───── Dataset extract
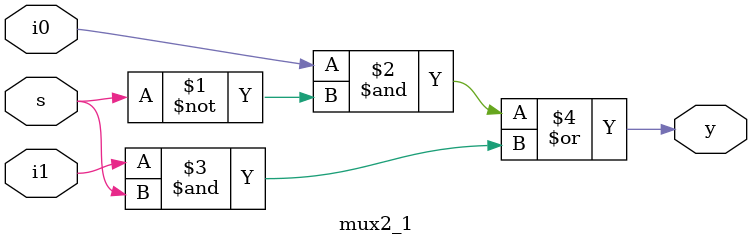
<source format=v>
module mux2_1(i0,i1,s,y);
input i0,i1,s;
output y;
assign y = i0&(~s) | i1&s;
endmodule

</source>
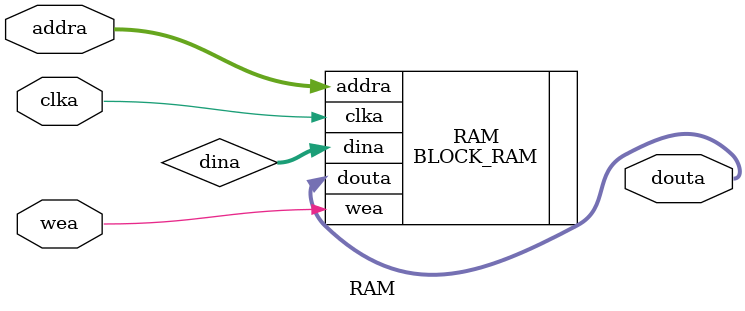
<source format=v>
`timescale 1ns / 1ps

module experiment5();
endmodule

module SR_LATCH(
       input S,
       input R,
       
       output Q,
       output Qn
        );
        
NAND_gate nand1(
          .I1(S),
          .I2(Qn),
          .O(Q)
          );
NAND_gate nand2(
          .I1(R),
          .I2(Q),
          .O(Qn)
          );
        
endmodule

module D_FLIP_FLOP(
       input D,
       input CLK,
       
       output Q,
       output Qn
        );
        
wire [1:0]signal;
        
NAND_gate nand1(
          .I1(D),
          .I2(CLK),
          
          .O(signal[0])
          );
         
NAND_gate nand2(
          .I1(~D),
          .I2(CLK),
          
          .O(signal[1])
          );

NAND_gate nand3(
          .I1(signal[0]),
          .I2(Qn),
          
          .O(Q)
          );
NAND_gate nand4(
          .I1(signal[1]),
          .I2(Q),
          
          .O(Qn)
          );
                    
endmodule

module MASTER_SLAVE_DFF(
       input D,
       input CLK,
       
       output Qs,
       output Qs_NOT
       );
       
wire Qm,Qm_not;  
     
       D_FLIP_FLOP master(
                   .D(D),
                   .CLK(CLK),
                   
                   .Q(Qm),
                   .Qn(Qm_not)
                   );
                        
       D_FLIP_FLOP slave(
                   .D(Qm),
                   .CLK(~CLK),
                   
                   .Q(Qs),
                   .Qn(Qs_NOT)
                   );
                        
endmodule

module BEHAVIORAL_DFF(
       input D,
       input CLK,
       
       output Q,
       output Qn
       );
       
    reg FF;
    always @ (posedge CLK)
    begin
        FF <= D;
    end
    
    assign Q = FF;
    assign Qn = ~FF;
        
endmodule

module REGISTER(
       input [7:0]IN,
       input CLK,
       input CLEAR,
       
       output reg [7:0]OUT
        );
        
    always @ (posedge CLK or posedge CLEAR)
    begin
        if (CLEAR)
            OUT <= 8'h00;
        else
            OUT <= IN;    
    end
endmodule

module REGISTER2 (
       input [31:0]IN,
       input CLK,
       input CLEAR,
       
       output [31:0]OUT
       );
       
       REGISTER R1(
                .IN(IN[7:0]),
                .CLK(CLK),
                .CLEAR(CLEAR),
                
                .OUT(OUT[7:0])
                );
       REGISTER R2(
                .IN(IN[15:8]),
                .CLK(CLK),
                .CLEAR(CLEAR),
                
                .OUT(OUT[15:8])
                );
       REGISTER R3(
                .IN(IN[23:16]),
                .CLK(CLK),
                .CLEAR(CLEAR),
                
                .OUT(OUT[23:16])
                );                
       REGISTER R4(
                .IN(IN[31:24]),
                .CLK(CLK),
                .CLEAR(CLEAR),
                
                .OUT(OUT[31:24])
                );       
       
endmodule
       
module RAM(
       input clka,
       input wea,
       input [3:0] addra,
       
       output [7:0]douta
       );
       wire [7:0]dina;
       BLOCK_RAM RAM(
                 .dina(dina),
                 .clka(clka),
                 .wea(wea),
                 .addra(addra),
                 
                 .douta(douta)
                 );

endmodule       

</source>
──────────
───── Dataset extract
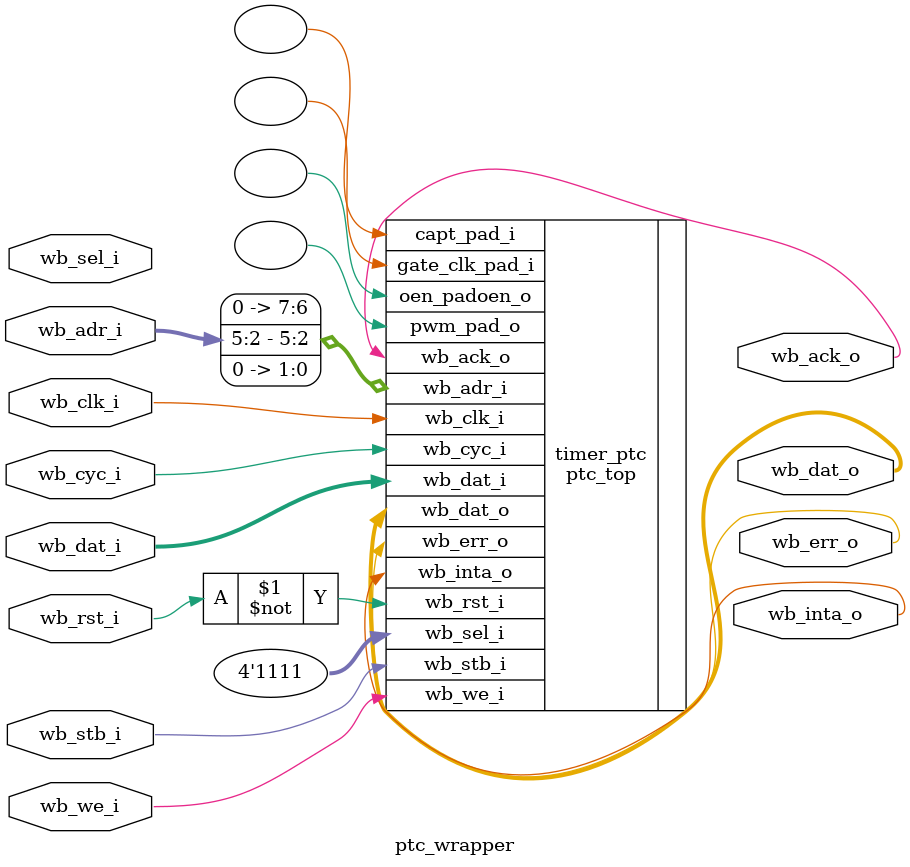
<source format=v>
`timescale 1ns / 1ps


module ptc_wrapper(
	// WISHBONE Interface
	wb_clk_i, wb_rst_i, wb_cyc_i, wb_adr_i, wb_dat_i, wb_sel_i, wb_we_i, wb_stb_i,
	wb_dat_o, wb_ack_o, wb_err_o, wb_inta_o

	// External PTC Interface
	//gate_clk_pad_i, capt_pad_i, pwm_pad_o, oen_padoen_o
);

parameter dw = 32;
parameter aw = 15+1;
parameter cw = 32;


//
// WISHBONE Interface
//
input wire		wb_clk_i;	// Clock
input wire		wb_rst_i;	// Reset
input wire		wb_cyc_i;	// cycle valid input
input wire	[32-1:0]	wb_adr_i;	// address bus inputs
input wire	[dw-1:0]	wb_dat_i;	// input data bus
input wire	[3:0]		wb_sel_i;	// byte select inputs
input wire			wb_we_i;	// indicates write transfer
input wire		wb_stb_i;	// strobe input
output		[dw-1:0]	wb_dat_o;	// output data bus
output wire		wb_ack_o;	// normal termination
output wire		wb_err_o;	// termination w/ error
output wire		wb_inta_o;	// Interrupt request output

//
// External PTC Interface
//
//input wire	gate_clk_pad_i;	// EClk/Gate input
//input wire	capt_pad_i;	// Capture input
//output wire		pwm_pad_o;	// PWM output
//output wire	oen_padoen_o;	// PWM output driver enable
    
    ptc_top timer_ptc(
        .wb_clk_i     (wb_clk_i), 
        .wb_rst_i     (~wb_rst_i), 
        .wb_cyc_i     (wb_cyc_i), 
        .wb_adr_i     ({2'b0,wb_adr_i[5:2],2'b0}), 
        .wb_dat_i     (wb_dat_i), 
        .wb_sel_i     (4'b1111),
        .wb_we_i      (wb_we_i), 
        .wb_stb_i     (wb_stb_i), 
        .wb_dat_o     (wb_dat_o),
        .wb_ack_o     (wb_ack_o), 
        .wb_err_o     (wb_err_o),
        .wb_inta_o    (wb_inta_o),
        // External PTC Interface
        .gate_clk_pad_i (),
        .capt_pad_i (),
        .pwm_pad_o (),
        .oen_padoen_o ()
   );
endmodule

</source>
──────────
Nothing but a number is expected: the count of lines in the data that include the word "External".

Solved exercise> 3